▸ Texte fourni
▼

Racisme, sexisme et misogynie : Robert Sarver enquêté par la NBA, les détails d’une affaire sombre autour du proprio des Suns
Le 06 nov. 2021 à 10:30 par Bastien Fontanieu
C’est une véritable bombe qui est tombée ce jeudi sur la planète NBA, et il nous fallait bien quelques heures pour prendre tous les éléments, tenants et aboutissants avant de nous exprimer dessus. Suite à une investigation signée Baxter Holmes d’ESPN incluant plus de 70 employés qui ont travaillé chez les Suns sur les 17 dernières saisons, Robert Sarver a été affiché salement en place publique. Racisme, sexisme et misogynie, le proprio de Phoenix est aujourd’hui dans le viseur de la NBA.
Voilà le genre de choses qu’on regrette de voir au basket, et dans n’importe quel sport d’une manière générale. Le genre de révélation désagréable au plus haut point, qui met la lumière dans des coulisses bien sombres et dévoile un cadre bien moins enchanteur que ce qui est diffusé au grand public. Installés dans les bas-fonds de la Ligue depuis des années, les Suns ont réalisé un retour spectaculaire sur la grande scène des darlings de la NBA la saison dernière, derrière les exploits de Devin Booker, Chris Paul et compagnie. Une participation aux Finales NBA face aux Bucks qui ne diffusait qu’un seul message, celui d’une franchise saine, allant dans la bonne direction et posant les bases solides pour représenter une figure à suivre dans les années à venir.
Malheureusement, ça risque de pas mal changer à partir d’aujourd’hui.

▲

▸ Travail demandé
Indiquez si chacune des affirmations suivantes concorde avec l’article sur Robert Sarver, en répondant par oui ou par non et en citant tel quel le passage décisif : (a) l’enquête d’ESPN inclut plus de 70 employés des Suns ; (b) l’affaire a éclaté un vendredi ; (c) avant la saison dernière, les Suns occupaient le haut de la Ligue depuis des années.

▸ Données fournies
▼

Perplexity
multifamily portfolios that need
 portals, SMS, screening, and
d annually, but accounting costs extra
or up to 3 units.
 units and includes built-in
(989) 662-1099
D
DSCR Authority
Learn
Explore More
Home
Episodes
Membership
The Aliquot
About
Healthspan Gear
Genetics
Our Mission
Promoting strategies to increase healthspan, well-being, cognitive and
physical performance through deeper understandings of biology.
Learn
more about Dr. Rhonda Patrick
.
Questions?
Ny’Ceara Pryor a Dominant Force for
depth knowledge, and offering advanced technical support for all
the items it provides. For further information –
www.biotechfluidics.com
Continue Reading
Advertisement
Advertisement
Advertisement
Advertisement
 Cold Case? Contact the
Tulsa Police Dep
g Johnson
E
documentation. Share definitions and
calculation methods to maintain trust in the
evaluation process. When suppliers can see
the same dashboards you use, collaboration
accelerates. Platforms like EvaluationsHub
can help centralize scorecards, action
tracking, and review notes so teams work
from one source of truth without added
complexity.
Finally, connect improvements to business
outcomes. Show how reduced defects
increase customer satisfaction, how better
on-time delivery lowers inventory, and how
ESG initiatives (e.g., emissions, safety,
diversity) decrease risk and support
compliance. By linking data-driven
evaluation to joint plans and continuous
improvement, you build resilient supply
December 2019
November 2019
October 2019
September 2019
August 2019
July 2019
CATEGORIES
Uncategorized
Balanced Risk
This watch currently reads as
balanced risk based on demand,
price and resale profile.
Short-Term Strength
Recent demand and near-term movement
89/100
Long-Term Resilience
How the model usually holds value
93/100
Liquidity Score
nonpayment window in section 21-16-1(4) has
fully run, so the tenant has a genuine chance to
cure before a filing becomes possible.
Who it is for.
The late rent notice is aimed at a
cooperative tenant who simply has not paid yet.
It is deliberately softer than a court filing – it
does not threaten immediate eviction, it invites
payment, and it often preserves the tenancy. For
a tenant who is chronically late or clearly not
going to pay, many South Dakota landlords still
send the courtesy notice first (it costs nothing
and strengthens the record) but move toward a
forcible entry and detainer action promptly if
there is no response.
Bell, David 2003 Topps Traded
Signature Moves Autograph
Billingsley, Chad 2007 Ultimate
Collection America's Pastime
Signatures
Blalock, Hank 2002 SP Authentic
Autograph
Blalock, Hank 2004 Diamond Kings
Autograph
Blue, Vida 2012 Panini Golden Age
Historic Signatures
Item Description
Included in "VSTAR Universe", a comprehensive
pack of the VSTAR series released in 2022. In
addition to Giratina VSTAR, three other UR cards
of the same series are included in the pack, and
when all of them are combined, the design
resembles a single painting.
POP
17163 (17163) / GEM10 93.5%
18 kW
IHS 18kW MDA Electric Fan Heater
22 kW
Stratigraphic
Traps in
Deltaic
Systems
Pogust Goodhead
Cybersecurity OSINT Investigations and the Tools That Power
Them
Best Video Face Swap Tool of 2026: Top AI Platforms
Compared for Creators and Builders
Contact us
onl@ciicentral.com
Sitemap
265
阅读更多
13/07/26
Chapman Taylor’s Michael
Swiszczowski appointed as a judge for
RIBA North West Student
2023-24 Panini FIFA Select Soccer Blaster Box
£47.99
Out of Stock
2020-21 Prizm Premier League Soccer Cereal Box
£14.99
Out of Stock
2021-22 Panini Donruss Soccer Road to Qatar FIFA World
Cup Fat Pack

▲

▸ Corrigé
(a) Oui : « incluant plus de 70 employés qui ont travaillé chez les Suns sur les 17 dernières saisons ».
(b) Non : « C’est une véritable bombe qui est tombée ce jeudi sur la planète NBA ».
(c) Non : « Installés dans les bas-fonds de la Ligue depuis des années ».